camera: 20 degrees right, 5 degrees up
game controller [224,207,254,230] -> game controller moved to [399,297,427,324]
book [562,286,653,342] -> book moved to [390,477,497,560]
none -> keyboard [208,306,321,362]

...

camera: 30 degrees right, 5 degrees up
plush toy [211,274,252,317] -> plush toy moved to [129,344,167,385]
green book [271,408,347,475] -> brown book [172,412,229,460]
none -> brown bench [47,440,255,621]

**WORK TO COMPLETE**
All that is wanted is an exact copy of the lines above from the one with "plush toy [211,274,252,317]" through the one with "none -> brown bench [47,440,255,621]", with both ends included.

**EXERCISE OUTPUT**
plush toy [211,274,252,317] -> plush toy moved to [129,344,167,385]
green book [271,408,347,475] -> brown book [172,412,229,460]
none -> brown bench [47,440,255,621]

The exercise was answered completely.